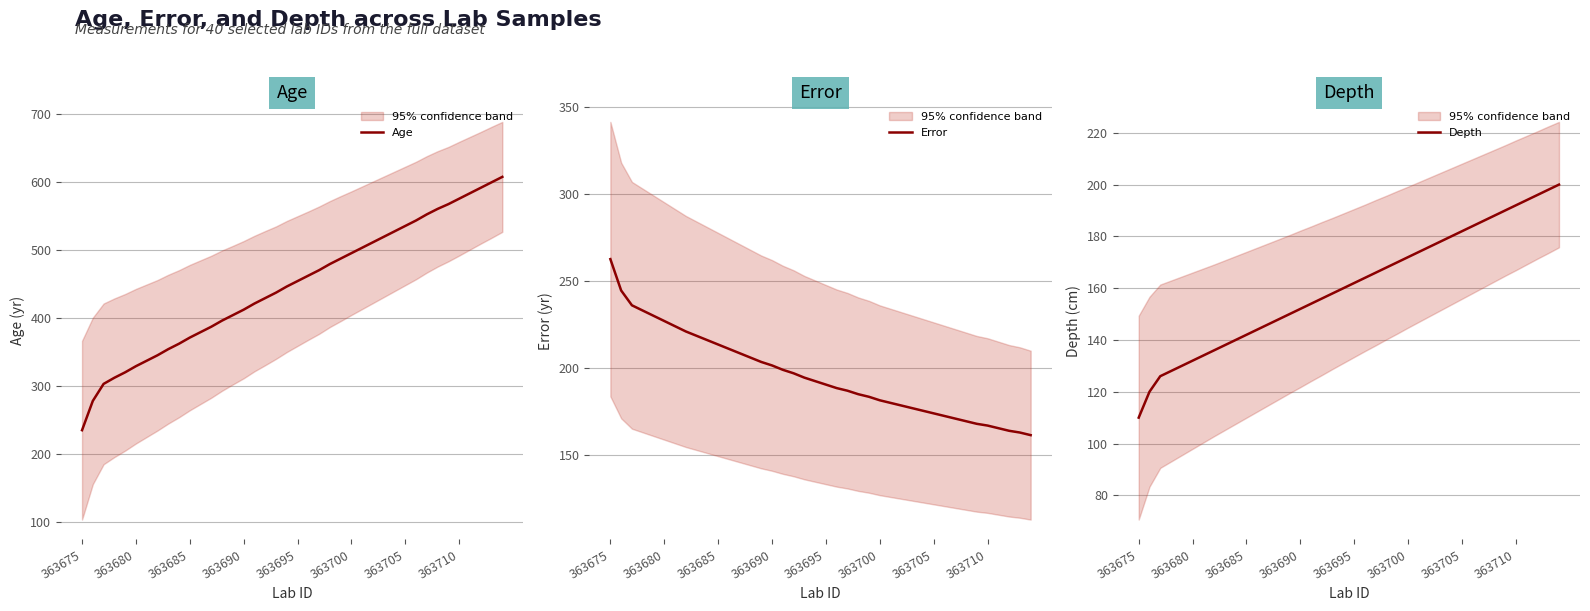

Which category has the highest value in the Error series?

363675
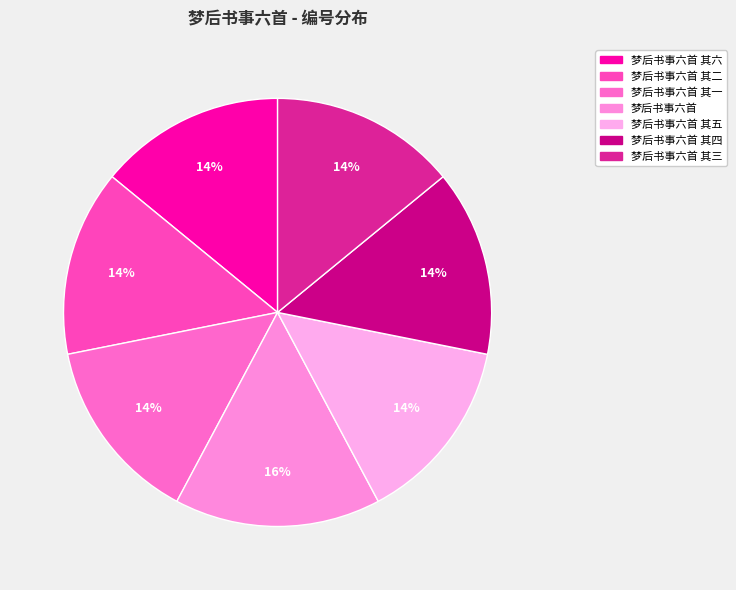

To the nearest percent, what is the average slice percentage?

14%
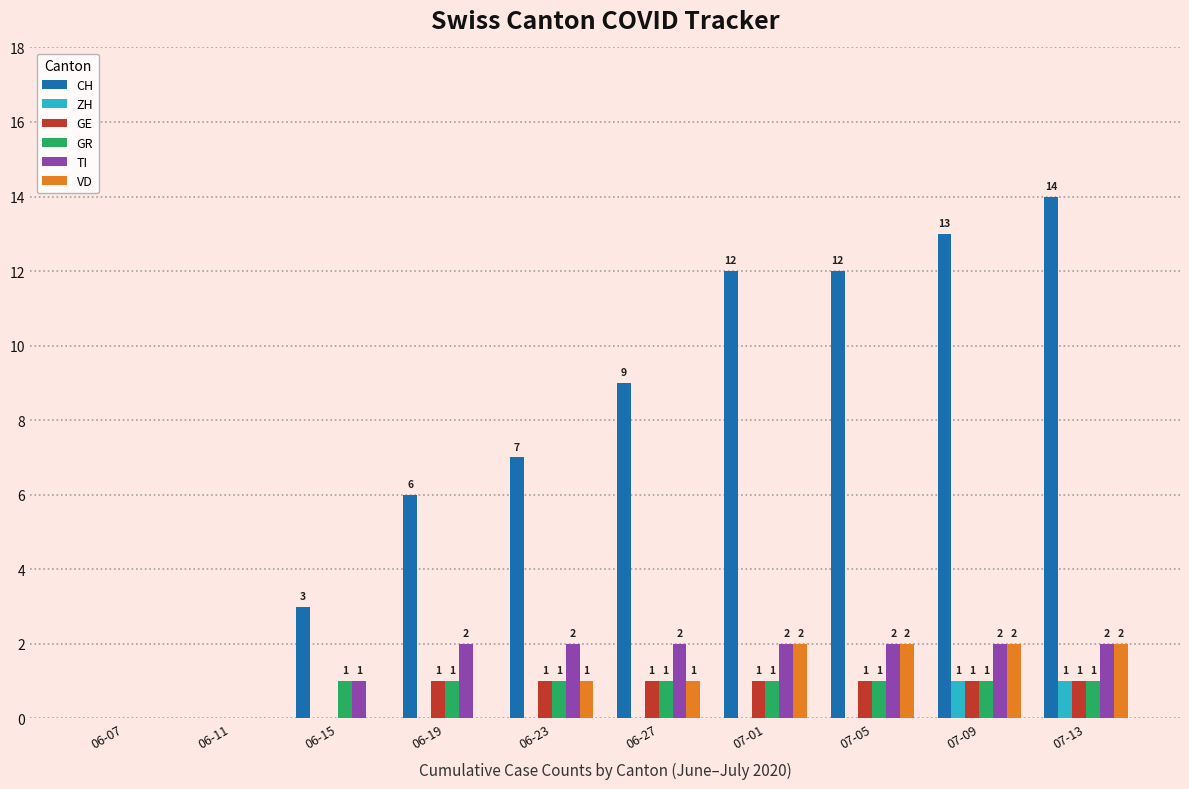

How many positive values does the CH series have?

8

* * * * * * *

Compito da svolgere: Riscrivi queste righe sostituendo "series" con "data set" e lasciando invariato tutto il resto. Non includere le immagini nella risposta.

Soluzione:
Which category has the highest value in the Error data set?

363675

To the nearest percent, what is the average slice percentage?

14%

How many positive values does the CH data set have?

8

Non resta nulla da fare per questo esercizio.